Your answer should consist of each line from the data below that contains "GitHub".

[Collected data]
*****

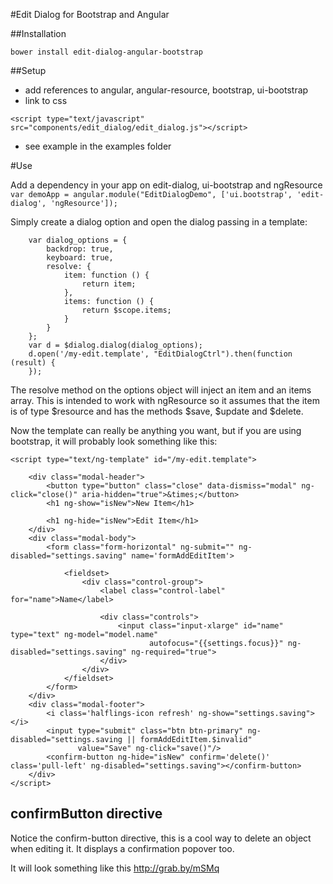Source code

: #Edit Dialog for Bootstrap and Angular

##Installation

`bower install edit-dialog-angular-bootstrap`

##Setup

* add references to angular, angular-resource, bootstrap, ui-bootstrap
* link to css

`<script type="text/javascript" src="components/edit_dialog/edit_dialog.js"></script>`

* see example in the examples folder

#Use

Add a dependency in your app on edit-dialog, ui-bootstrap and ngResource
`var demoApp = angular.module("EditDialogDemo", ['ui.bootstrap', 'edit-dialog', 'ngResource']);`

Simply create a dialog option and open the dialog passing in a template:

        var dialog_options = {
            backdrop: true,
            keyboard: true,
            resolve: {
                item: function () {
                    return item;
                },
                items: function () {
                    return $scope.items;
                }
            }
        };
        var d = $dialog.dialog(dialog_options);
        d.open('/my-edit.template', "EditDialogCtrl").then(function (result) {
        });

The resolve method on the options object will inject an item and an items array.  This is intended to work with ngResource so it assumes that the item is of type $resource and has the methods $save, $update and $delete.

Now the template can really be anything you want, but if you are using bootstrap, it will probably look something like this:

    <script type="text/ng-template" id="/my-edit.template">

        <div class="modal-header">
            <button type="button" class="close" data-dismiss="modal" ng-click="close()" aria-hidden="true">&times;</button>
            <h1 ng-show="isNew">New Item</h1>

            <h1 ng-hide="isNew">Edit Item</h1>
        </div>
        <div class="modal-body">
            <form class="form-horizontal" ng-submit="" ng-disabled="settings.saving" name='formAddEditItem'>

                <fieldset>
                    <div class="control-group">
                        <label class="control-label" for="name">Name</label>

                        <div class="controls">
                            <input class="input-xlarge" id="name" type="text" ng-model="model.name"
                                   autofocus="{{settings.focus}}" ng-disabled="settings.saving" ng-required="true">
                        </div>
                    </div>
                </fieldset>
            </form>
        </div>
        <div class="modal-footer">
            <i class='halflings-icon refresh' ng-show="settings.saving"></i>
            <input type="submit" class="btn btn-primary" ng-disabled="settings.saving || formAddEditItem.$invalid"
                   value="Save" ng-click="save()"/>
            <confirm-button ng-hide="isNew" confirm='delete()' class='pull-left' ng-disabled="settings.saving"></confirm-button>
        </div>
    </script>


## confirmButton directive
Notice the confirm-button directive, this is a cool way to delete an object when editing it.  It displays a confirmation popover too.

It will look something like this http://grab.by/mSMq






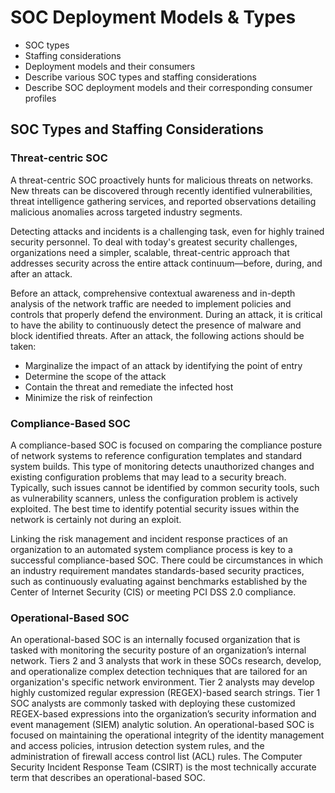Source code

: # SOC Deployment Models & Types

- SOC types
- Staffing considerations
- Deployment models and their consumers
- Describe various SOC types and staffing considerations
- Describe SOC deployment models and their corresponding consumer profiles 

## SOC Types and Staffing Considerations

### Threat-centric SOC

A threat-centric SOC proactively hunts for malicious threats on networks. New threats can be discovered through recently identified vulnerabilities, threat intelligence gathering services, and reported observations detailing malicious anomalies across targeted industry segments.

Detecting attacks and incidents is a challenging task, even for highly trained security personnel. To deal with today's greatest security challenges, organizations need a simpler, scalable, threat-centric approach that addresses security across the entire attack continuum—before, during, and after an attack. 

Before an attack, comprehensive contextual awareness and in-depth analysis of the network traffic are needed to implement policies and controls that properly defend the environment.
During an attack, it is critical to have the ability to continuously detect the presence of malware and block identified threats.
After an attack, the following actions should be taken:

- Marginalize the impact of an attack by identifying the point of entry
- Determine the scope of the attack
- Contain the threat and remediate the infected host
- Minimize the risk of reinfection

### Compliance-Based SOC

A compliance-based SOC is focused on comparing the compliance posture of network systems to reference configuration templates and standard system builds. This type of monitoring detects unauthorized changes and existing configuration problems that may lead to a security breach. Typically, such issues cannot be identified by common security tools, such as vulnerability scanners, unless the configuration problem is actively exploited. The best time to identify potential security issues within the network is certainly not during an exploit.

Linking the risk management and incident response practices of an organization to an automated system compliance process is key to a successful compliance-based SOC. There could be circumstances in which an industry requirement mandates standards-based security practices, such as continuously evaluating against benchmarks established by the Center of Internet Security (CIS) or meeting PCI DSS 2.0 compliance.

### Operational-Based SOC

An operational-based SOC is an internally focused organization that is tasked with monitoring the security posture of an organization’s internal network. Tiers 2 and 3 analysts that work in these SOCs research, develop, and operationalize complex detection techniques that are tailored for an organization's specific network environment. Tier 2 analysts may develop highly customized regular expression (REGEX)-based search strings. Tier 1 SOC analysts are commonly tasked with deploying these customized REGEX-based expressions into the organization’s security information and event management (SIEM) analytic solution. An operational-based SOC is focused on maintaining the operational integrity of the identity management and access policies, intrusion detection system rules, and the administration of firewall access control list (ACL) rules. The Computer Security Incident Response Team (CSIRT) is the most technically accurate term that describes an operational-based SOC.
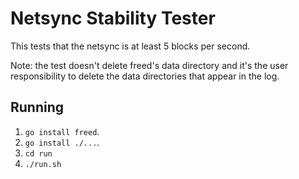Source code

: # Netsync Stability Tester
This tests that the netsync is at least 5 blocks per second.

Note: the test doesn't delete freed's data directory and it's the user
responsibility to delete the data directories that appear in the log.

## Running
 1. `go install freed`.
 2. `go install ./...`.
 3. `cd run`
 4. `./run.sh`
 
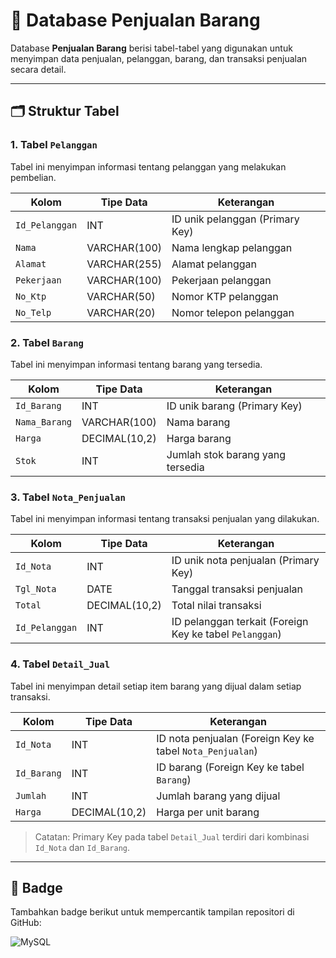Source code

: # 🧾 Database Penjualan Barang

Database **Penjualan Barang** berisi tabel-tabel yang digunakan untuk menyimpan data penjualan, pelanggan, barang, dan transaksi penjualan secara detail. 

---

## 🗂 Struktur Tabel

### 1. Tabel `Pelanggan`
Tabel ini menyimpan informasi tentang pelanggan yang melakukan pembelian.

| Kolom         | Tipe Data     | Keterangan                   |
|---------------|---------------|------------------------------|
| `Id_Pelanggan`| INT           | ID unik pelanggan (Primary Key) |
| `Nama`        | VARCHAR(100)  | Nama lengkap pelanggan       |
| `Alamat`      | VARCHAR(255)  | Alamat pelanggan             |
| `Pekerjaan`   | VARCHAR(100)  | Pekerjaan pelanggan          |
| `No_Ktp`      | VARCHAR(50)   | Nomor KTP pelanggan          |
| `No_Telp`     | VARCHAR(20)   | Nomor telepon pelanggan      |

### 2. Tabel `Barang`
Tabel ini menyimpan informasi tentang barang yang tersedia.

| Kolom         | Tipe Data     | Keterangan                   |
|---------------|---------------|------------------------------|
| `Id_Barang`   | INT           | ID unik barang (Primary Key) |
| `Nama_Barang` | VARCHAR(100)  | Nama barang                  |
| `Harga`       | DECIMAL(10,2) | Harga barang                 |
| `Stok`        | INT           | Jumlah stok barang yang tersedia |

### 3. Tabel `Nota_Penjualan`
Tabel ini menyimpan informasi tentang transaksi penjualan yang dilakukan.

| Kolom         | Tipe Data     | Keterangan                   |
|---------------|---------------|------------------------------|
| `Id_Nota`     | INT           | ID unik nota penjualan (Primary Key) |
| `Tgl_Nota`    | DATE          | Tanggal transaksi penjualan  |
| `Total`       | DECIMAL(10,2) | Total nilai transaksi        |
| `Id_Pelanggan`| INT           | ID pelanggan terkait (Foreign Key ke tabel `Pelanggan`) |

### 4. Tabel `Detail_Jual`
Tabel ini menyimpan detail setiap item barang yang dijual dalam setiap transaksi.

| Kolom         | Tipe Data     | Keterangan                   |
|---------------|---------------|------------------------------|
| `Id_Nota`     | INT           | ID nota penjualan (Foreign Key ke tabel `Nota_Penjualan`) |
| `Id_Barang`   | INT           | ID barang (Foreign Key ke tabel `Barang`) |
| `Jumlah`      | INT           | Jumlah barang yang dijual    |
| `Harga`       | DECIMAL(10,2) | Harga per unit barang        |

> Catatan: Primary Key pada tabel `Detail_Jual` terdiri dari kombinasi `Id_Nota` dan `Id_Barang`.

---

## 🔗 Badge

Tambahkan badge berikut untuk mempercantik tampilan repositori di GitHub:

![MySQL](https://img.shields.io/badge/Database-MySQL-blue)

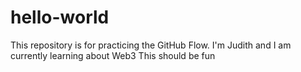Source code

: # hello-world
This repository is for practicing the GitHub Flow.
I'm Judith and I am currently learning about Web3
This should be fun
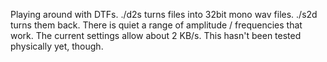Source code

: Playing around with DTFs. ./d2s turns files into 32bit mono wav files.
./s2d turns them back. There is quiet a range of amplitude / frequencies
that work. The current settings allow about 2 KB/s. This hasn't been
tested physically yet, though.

*****

TASK RESULT>
Tambahkan badge berikut untuk mempercantik tampilan repositori di GitHub:
This repository is for practicing the GitHub Flow.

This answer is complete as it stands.